Member of the Kansas Senate from the 38th district
- In office 1989–1992
- Preceded by: Robert G. Frey
- Succeeded by: Marian Reynolds

Personal details
- Born: January 1, 1941 (age 85) Northern California
- Party: Democratic
- Children: 1 son
- Alma mater: University of New Mexico (B.A.); University of Kansas (M.A.)

= Janice McClure =

American politician

Janice Lee McClure (born January 1, 1941) is an American former politician who served one term in the Kansas State Senate from 1989 to 1992.

McClure was born in Northern California, after her parents left Kansas to escape the Dust Bowl. The family returned to Kansas during her early childhood, and she grew up on her family farm. She attended college at the University of New Mexico and worked as a graphic designer, including on equipment manuals that were used as part of the Apollo Program.

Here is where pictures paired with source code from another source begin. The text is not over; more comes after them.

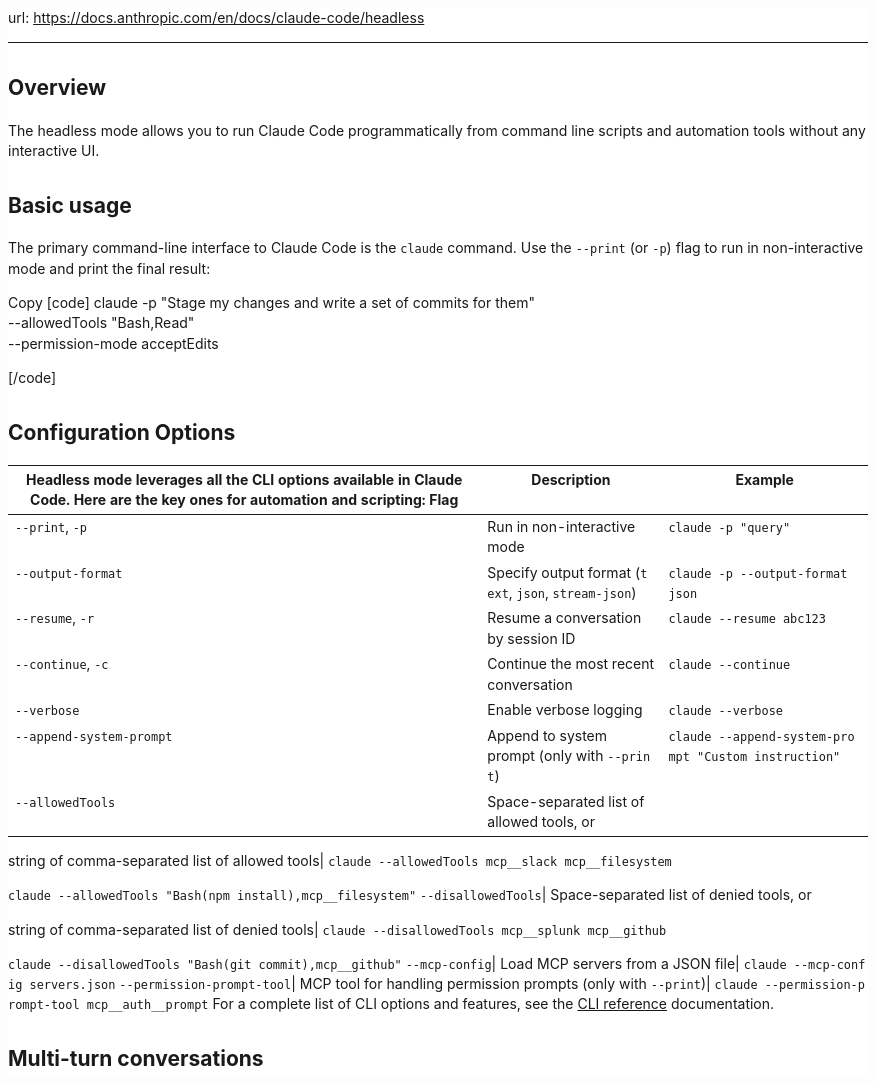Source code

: url: https://docs.anthropic.com/en/docs/claude-code/headless

---

## Overview

The headless mode allows you to run Claude Code programmatically from command line scripts and automation tools without any interactive UI.

## Basic usage

The primary command-line interface to Claude Code is the `claude` command. Use the `--print` \(or `-p`\) flag to run in non-interactive mode and print the final result:

Copy
[code]
    claude -p "Stage my changes and write a set of commits for them" \
      --allowedTools "Bash,Read" \
      --permission-mode acceptEdits

[/code]

## Configuration Options

Headless mode leverages all the CLI options available in Claude Code. Here are the key ones for automation and scripting: Flag| Description| Example
---|---|---
`--print`, `-p`| Run in non-interactive mode| `claude -p "query"`
`--output-format`| Specify output format \(`text`, `json`, `stream-json`\)| `claude -p --output-format json`
`--resume`, `-r`| Resume a conversation by session ID| `claude --resume abc123`
`--continue`, `-c`| Continue the most recent conversation| `claude --continue`
`--verbose`| Enable verbose logging| `claude --verbose`
`--append-system-prompt`| Append to system prompt \(only with `--print`\)| `claude --append-system-prompt "Custom instruction"`
`--allowedTools`| Space-separated list of allowed tools, or

string of comma-separated list of allowed tools| `claude --allowedTools mcp__slack mcp__filesystem`

`claude --allowedTools "Bash(npm install),mcp__filesystem"`
`--disallowedTools`| Space-separated list of denied tools, or

string of comma-separated list of denied tools| `claude --disallowedTools mcp__splunk mcp__github`

`claude --disallowedTools "Bash(git commit),mcp__github"`
`--mcp-config`| Load MCP servers from a JSON file| `claude --mcp-config servers.json`
`--permission-prompt-tool`| MCP tool for handling permission prompts \(only with `--print`\)| `claude --permission-prompt-tool mcp__auth__prompt`
For a complete list of CLI options and features, see the [CLI reference](/en/docs/claude-code/cli-reference) documentation.

## Multi-turn conversations
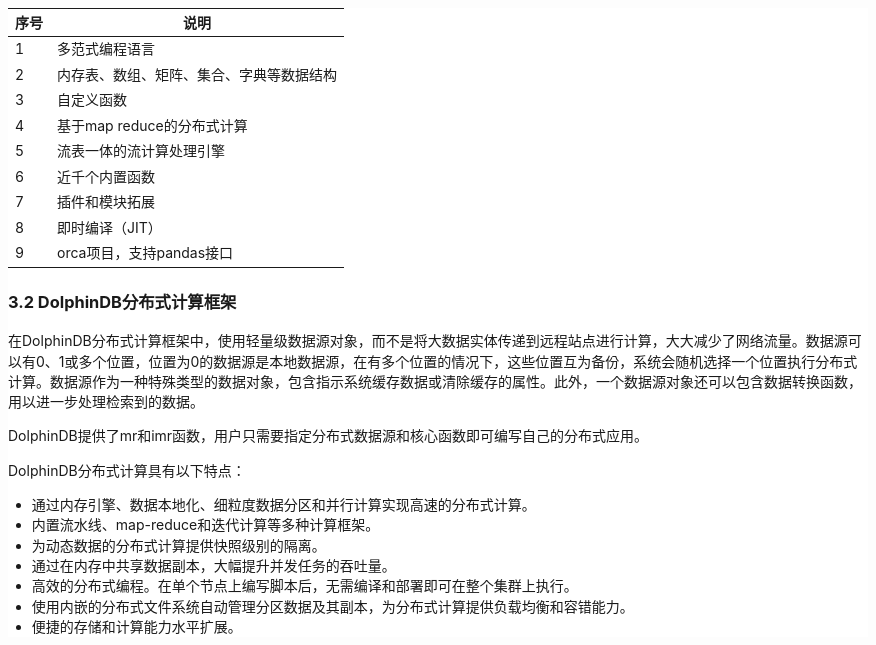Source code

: |  序号   | 说明  |
|  ----  | ----  |
| 1  | 多范式编程语言 |
| 2  | 内存表、数组、矩阵、集合、字典等数据结构 |
| 3  | 自定义函数 |
| 4  | 基于map reduce的分布式计算 |
| 5  | 流表一体的流计算处理引擎 |
| 6  | 近千个内置函数 |
| 7  | 插件和模块拓展 |
| 8  | 即时编译（JIT） |
| 9  | orca项目，支持pandas接口 |


### 3.2 DolphinDB分布式计算框架

在DolphinDB分布式计算框架中，使用轻量级数据源对象，而不是将大数据实体传递到远程站点进行计算，大大减少了网络流量。数据源可以有0、1或多个位置，位置为0的数据源是本地数据源，在有多个位置的情况下，这些位置互为备份，系统会随机选择一个位置执行分布式计算。数据源作为一种特殊类型的数据对象，包含指示系统缓存数据或清除缓存的属性。此外，一个数据源对象还可以包含数据转换函数，用以进一步处理检索到的数据。

DolphinDB提供了mr和imr函数，用户只需要指定分布式数据源和核心函数即可编写自己的分布式应用。

DolphinDB分布式计算具有以下特点：

- 通过内存引擎、数据本地化、细粒度数据分区和并行计算实现高速的分布式计算。
- 内置流水线、map-reduce和迭代计算等多种计算框架。
- 为动态数据的分布式计算提供快照级别的隔离。
- 通过在内存中共享数据副本，大幅提升并发任务的吞吐量。
- 高效的分布式编程。在单个节点上编写脚本后，无需编译和部署即可在整个集群上执行。
- 使用内嵌的分布式文件系统自动管理分区数据及其副本，为分布式计算提供负载均衡和容错能力。
- 便捷的存储和计算能力水平扩展。


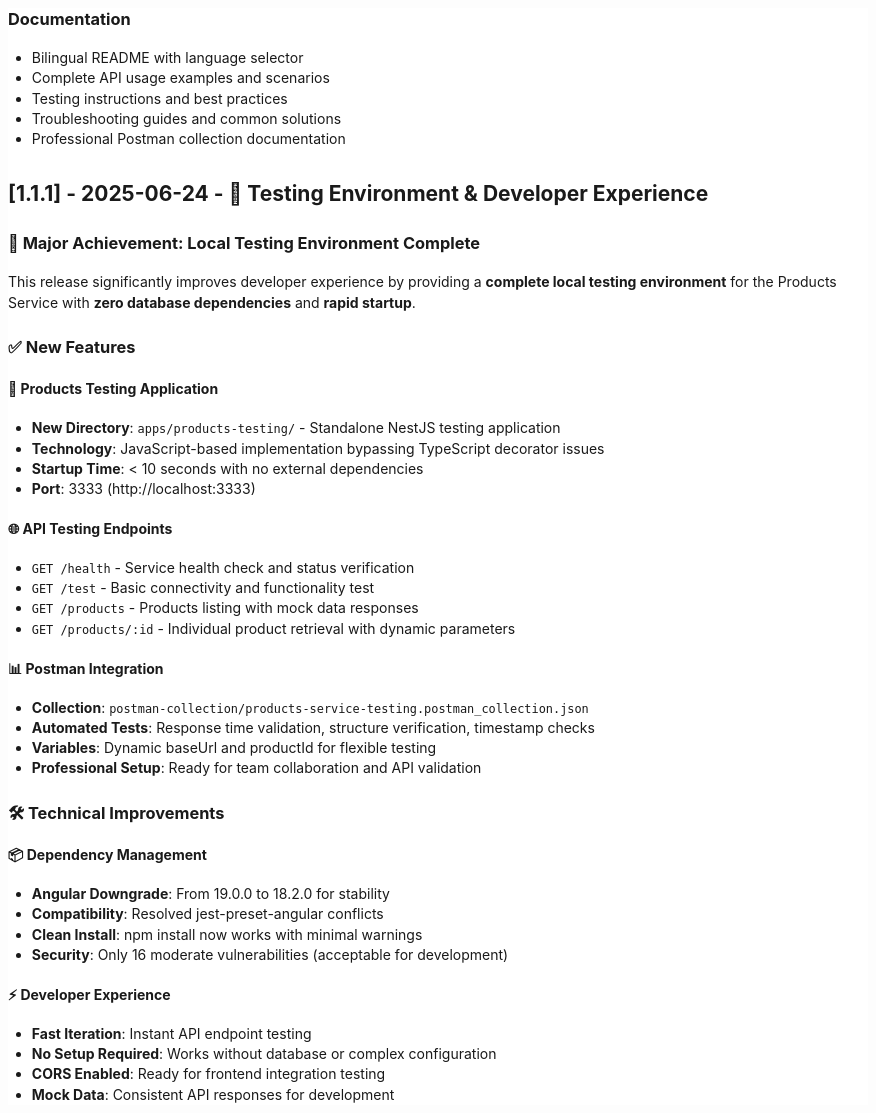 ### Documentation
- Bilingual README with language selector
- Complete API usage examples and scenarios
- Testing instructions and best practices
- Troubleshooting guides and common solutions
- Professional Postman collection documentation

## [1.1.1] - 2025-06-24 - 🧪 **Testing Environment & Developer Experience**

### 🎉 **Major Achievement: Local Testing Environment Complete**

This release significantly improves developer experience by providing a **complete local testing environment** for the Products Service with **zero database dependencies** and **rapid startup**.

### ✅ **New Features**

#### 🧪 **Products Testing Application**
- **New Directory**: `apps/products-testing/` - Standalone NestJS testing application
- **Technology**: JavaScript-based implementation bypassing TypeScript decorator issues
- **Startup Time**: < 10 seconds with no external dependencies
- **Port**: 3333 (http://localhost:3333)

#### 🌐 **API Testing Endpoints**
- `GET /health` - Service health check and status verification
- `GET /test` - Basic connectivity and functionality test
- `GET /products` - Products listing with mock data responses
- `GET /products/:id` - Individual product retrieval with dynamic parameters

#### 📊 **Postman Integration**
- **Collection**: `postman-collection/products-service-testing.postman_collection.json`
- **Automated Tests**: Response time validation, structure verification, timestamp checks
- **Variables**: Dynamic baseUrl and productId for flexible testing
- **Professional Setup**: Ready for team collaboration and API validation

### 🛠️ **Technical Improvements**

#### 📦 **Dependency Management**
- **Angular Downgrade**: From 19.0.0 to 18.2.0 for stability
- **Compatibility**: Resolved jest-preset-angular conflicts
- **Clean Install**: npm install now works with minimal warnings
- **Security**: Only 16 moderate vulnerabilities (acceptable for development)

#### ⚡ **Developer Experience**
- **Fast Iteration**: Instant API endpoint testing
- **No Setup Required**: Works without database or complex configuration
- **CORS Enabled**: Ready for frontend integration testing
- **Mock Data**: Consistent API responses for development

She married during her 20s, but divorced after the relationship was abusive during her pregnancy, and returned to Kansas to work on the farm.

In 1988, she was recruited to run for the Kansas Senate from the 38th district in Western Kansas. She faced no opposition in the primary, and in the general defeated incumbent Republican Robert Frey. She served for one term in the Senate before being succeeded by Marian Reynolds in the 1992 election.